You're definitely not alone.

Over the past few years, the wellness world has been focused on meditation and mindfulness and how it can help improve your life. Of course, meditation has also been around for millennia, but its apparent ease of access and minimal investment has definitely helped create its recent uptick in popularity.

And while there are many great reasons to meditate (increased concentration, lower stress levels, better sleep, to name a few), there's the small problem of it not going exactly as planned for many who practice.

In a new study published in PLOS One, "The Varieties of Contemplative Experience," researchers found that meditation didn't only deliver positive reactions — it could also produce negative or "challenging" ones, such as fear, involuntary body movements and panic.

Meditation didn't only deliver positive reactions — it could also produce negative or "challenging" ones.

Noting that these types of results are often under-reported in literature, the study's authors interviewed almost 100 people who practiced meditation, as well as teachers from three main traditions (Theravāda, Zen and Tibetan). They discovered that meditation affects seven main aspects: cognitive, perceptual, affective (i.e. emotions and moods), somatic (relating to the body), conative (i.e. motivation or will), sense of self and social.
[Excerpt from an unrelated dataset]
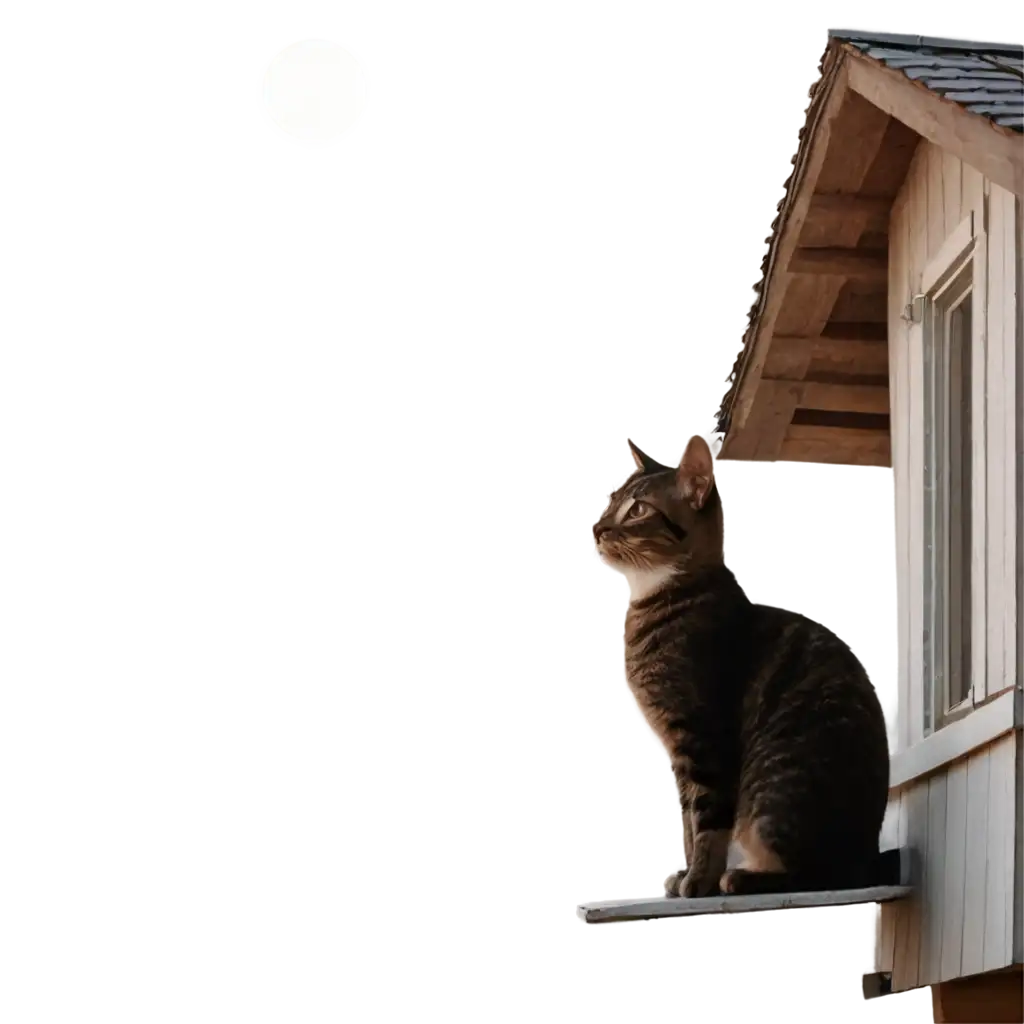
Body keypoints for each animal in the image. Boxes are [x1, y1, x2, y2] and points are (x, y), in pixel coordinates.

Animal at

The subjects reported a variety of reactions, both positive and negative, and they lasted anywhere from as soon as the person started practicing to 25 years into their practice.
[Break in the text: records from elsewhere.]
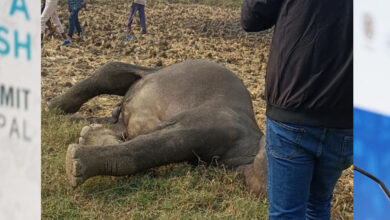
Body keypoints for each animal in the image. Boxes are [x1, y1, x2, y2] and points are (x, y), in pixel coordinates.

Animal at [48, 59, 268, 195]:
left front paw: (91, 139)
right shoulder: (210, 122)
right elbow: (145, 148)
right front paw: (77, 161)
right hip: (150, 73)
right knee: (111, 71)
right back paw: (53, 105)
While the introspective nature of meditation is meant to bring up difficult thoughts (as with people who re-experienced traumatic memories) and is certainly meant to be a challenge, many believe they'll automatically reap the benefits right away. But the practice isn't as simple as sitting down, closing your eyes and letting the good vibes flow — your mental state, your teacher and even your physical location can make a difference.

“This is a good example of how a contextual factor can affect associated distress and functioning,” Jared Lindahl, one of the study's co-authors, said in a press release. “An experience that is positive and desirable in one situation may become a burden in another.”

Similarly, people have been questioning the use of apps and other technology, which coerce you to meditate for a certain amount of time or at a specific point in the day, to aid in mediation, which might also create stress with regards to a habit that's meant to be calming.

"Content-heavy meditation apps, like ones that guide you or use particular sounds or images, insinuate themselves into your meditation. They don’t teach a practice you can do without them." —Jon Mitchell

"Analytics motivate us, like fitness trackers, but then they create the feeling of wasted effort if we can’t get our points," wrote Jon Mitchell, lifelong meditator and author of In Real Life: Searching for Connection in High-Tech Times, on his blog. "More content-heavy meditation apps, like ones that guide you or use particular sounds or images, insinuate themselves into your meditation. They don’t teach a practice you can do without them."

There's no question meditation can help people, but it seems that it doesn't necessarily help everyone. And with the flood of good news stories on the practice, that can make people feel like there's something wrong with them, when that is not in any way the case.

“During the interviews, some people learned for the first time that they are not completely alone in having had this experience,” Lindahl said. “The social awareness we think this project can raise could be a key way of addressing some of the problems.”